Griff Rhys Jones arrives on stage with the easy authority of someone who has been performing for decades. He has built his career on charm, improvisation and comic authority, but Cat’s Pyjamas exposes the limits of that formula when the material is weak. Billed as an evening of stories, observations and reflections, the show is little more than a ragbag of personal anecdotes delivered without shape or bite. The result is an amiable but underpowered two hours that rarely provoked more than a polite chuckle from the audience.
Much of the evening circles familiar terrain. Rhys Jones riffs on modern irritations, technology, and ageing. There are observations on memory lapses and midnight train journeys. Yet none of these subjects are developed beyond the obvious. What might have been sharp sketches become rambling stories, dragging out trivial details without escalation or surprise.

The credibility problem compounds the weakness of the jokes. At the performance under review, Rhys Jones launched into a story about travelling on the London underground “earlier that day”. He even produced a photograph as supposed proof. But it fell flat because it was patently untrue: the show was bang in the middle of September 2025’s Tube strikes, when no trains were running. The photograph clearly pre-dated the show. Rather than pivoting or improvising to acknowledge the obvious contradiction, even when someone in the audience shouted out ‘But there’s a tube strike today’, Rhys Jones ploughed on, continuing to pretend the incident had happened that day. He lacked the dexterity to laugh off the obvious falsehood. What could have been rescued with a quip instead became a moment that undermined trust in the rest of his material.

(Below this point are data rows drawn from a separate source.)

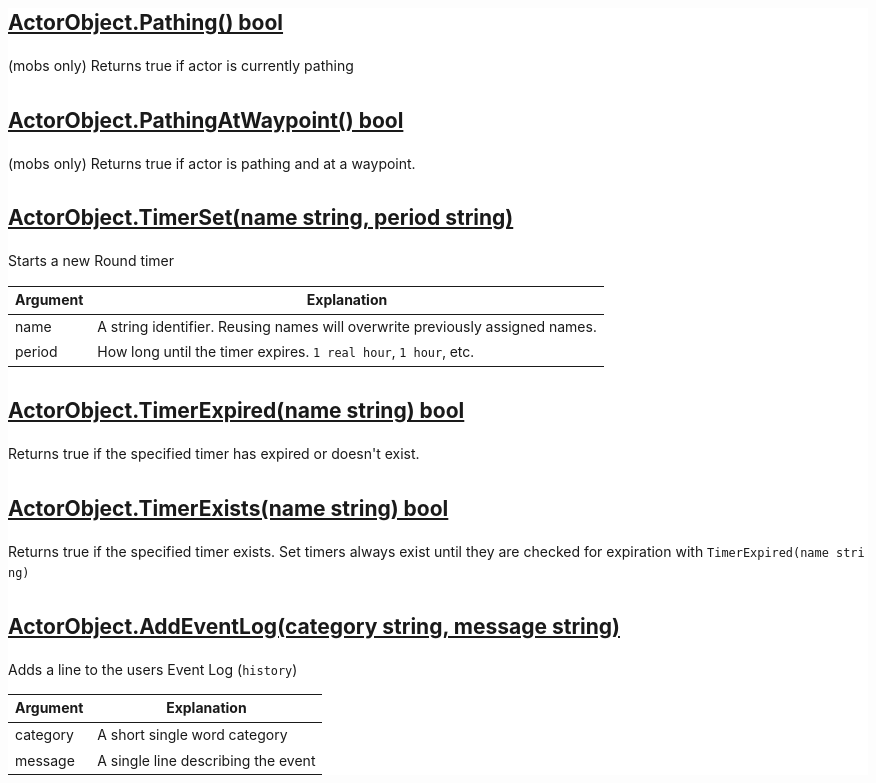 ## [ActorObject.Pathing() bool](/internal/scripting/actor_func.go)
(mobs only) Returns true if actor is currently pathing

## [ActorObject.PathingAtWaypoint() bool](/internal/scripting/actor_func.go)
(mobs only) Returns true if actor is pathing and at a waypoint.


## [ActorObject.TimerSet(name string, period string)](/internal/scripting/actor_func.go)
Starts a new Round timer

|  Argument | Explanation |
| --- | --- |
| name | A string identifier. Reusing names will overwrite previously assigned names. |
| period | How long until the timer expires. `1 real hour`, `1 hour`, etc. |

## [ActorObject.TimerExpired(name string) bool](/internal/scripting/actor_func.go)
Returns true if the specified timer has expired or doesn't exist.

## [ActorObject.TimerExists(name string) bool](/internal/scripting/actor_func.go)
Returns true if the specified timer exists. 
Set timers always exist until they are checked for expiration with `TimerExpired(name string)`

## [ActorObject.AddEventLog(category string, message string)](/internal/scripting/actor_func.go)
Adds a line to the users Event Log (`history`)

|  Argument | Explanation |
| --- | --- |
| category | A short single word category  |
| message | A single line describing the event |
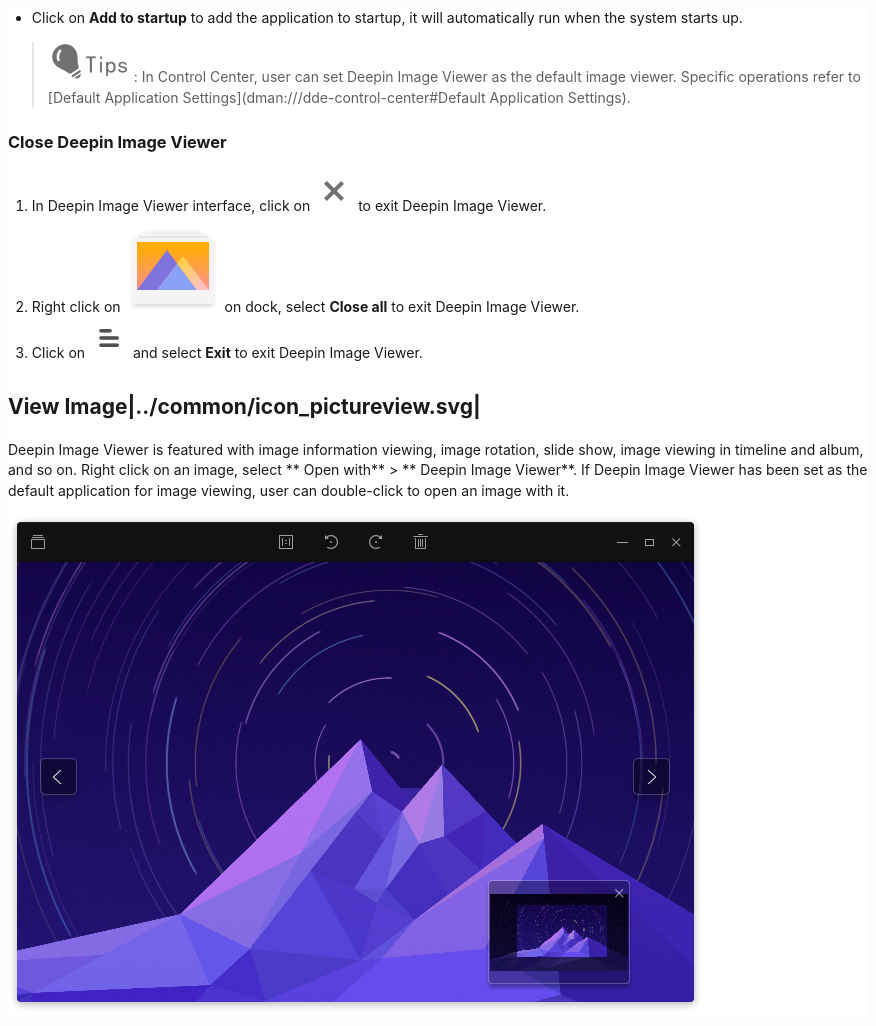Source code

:  - Click on **Add to startup** to add the application to startup, it will automatically run when the system starts up.

> ![tips](icon/tips.svg): In Control Center, user can set Deepin Image Viewer as the default image viewer. Specific operations refer to [Default Application Settings](dman:///dde-control-center#Default Application Settings).

### Close Deepin Image Viewer

1. In Deepin Image Viewer interface, click on ![close](icon/close_icon.svg) to exit Deepin Image Viewer.
2. Right click on ![deepin-image-viewer](icon/viewer.svg) on dock, select **Close all** to exit Deepin Image Viewer.
3. Click on ![Settings](icon/icon_menu.svg) and select **Exit** to exit Deepin Image Viewer.

## View Image|../common/icon_pictureview.svg|

Deepin Image Viewer is featured with image information viewing, image rotation, slide show, image viewing in timeline and album, and so on. Right click on an image, select ** Open with** > ** Deepin Image Viewer**. If Deepin Image Viewer has been set as the default application for image viewing, user can double-click to open an image with it.

![1|maininterface](png/main-interface.png)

The staging is stripped back to the essentials: a stool, a microphone, and a screen with occasional powerpoint slides, which means there is nowhere to hide when the jokes falter. Strong stand-ups use such intimacy to sharpen their punchlines and test their audience. Here, the lack of structure and overlong tangents simply expose how little substance the stories contain. By the second half, energy had drained from the room. Tales about modern frustrations stretched on long past their natural lifespan.
There is still technical polish. Rhys Jones can flip into a voice or caricature at will, and his timing occasionally lands a line. But those moments are rare and not enough to sustain the evening. Instead of feeling like crafted comedy, Cat’s Pyjamas comes across as a loosely assembled after-dinner speech, reliant on goodwill from an audience familiar with his earlier work.
Rhys Jones retains stage presence, but without sharper material or the agility to adapt, presence alone cannot keep the show afloat.